Since 4333 hands have less ruffing power, there is a downgrade to apply: however, this should be applied to 95% of the hand evaluation methods (except ZAR, perhaps).

In my opinion, using examples biased by evident factors (duplication of values/shape, total misfit, 4333, etc etc) is not a fair way to dismiss a method: it does say that it needs adjustment to take care of "warning signals" and/or to reevaluate hands with extra power.

But these disclaimers apply to all evaluation methods, and I'd say that this is the beauty of bridge: the evaluation of an expert works better than a mechanical hand evaluation rating system.

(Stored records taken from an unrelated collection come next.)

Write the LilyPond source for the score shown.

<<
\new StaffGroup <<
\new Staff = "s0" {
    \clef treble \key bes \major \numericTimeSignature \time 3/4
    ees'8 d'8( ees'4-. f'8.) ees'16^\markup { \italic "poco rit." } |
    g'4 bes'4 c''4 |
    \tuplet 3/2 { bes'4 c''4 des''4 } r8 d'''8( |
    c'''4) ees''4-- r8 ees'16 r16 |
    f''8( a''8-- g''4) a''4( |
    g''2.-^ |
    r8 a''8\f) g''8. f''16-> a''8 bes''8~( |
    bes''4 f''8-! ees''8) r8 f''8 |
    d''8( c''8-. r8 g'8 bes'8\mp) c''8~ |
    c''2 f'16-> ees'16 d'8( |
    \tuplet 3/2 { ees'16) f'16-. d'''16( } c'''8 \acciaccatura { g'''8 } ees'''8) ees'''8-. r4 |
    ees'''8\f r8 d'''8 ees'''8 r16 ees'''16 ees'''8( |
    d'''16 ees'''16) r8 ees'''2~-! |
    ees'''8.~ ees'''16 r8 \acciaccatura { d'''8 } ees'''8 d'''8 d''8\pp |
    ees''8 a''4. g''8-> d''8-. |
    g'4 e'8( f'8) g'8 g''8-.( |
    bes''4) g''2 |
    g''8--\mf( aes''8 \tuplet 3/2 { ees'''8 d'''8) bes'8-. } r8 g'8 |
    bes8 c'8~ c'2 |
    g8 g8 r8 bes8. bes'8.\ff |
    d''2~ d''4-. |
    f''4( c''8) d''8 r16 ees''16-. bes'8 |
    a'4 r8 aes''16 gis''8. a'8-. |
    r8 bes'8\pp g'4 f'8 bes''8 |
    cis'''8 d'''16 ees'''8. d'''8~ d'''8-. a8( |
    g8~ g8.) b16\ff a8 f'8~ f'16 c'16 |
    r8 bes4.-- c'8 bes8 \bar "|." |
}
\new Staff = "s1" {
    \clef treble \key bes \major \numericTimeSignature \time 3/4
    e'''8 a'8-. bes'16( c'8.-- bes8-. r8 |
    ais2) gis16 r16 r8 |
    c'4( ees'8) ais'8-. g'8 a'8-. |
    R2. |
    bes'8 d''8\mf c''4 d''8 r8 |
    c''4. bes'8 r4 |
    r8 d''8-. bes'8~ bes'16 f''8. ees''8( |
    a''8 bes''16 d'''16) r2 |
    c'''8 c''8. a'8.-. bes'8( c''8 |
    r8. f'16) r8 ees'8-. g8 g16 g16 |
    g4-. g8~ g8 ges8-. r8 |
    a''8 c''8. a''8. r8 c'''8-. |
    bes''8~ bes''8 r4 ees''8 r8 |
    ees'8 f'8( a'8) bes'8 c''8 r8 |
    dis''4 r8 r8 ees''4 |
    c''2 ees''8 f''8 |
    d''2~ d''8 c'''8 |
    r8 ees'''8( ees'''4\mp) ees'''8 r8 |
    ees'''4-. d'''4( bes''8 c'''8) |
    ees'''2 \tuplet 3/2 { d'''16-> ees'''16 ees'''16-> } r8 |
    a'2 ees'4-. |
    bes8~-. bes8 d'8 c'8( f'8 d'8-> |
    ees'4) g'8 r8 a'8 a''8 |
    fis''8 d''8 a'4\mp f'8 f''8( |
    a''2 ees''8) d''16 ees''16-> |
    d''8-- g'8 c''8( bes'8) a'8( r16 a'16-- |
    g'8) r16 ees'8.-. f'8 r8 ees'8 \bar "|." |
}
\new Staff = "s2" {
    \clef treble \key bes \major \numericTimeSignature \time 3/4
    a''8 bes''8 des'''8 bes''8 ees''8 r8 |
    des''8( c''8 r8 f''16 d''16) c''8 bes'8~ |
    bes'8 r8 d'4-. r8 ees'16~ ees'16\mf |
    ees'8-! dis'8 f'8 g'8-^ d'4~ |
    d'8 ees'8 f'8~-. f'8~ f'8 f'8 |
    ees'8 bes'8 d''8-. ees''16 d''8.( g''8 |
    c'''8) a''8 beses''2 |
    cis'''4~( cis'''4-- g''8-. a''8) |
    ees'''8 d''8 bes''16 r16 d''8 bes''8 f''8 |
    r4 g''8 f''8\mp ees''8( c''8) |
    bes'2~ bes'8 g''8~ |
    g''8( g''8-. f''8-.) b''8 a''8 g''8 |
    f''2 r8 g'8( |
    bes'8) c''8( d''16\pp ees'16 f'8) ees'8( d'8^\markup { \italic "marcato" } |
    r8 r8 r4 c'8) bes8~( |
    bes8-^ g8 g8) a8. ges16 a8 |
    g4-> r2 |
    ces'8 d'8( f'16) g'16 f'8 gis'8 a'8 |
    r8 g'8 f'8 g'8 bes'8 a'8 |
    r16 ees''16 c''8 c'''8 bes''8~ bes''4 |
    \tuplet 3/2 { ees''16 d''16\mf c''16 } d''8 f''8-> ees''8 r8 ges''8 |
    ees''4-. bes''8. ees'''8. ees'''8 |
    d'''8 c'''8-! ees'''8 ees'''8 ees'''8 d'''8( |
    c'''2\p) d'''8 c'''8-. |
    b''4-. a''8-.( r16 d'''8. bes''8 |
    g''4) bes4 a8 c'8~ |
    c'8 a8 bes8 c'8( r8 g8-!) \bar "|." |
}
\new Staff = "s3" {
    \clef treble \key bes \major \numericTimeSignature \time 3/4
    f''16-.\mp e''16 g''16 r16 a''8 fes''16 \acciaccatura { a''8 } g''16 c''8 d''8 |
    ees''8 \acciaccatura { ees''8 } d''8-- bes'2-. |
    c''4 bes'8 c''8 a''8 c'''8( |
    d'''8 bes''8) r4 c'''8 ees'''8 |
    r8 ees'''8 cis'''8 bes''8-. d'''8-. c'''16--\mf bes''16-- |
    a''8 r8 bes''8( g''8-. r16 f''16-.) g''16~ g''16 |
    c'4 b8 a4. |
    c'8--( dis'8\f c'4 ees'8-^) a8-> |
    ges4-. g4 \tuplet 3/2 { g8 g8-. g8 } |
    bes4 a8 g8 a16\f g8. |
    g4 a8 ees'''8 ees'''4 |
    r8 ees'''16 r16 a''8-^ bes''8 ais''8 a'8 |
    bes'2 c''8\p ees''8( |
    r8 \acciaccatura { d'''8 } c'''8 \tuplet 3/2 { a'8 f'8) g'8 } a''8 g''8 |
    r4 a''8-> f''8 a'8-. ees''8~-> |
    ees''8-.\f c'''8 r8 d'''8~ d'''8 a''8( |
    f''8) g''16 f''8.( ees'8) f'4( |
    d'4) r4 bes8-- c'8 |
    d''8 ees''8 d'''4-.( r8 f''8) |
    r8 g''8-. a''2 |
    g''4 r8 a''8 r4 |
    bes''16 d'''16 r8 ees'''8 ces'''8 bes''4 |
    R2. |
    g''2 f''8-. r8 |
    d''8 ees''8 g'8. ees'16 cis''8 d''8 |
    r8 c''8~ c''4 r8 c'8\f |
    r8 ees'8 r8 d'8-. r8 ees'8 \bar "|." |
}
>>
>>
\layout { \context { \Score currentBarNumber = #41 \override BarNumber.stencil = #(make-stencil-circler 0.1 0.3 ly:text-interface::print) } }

But, on many hands, using those systems with a grain of salt, and not blindly, might help in close decisions. (and, sure enough, sometimes they'll go wrong just like all the times we went down biddig game with a 28 hcp combined :lol: ).

So, before saying thet LTC works badly, let's try to apply it under the correct conditions and using adjustments to handle the reevlauation downgrade of the hand as the bidding progresses.
We'll often find out that this improves the performance and effectiveness of the LTC application.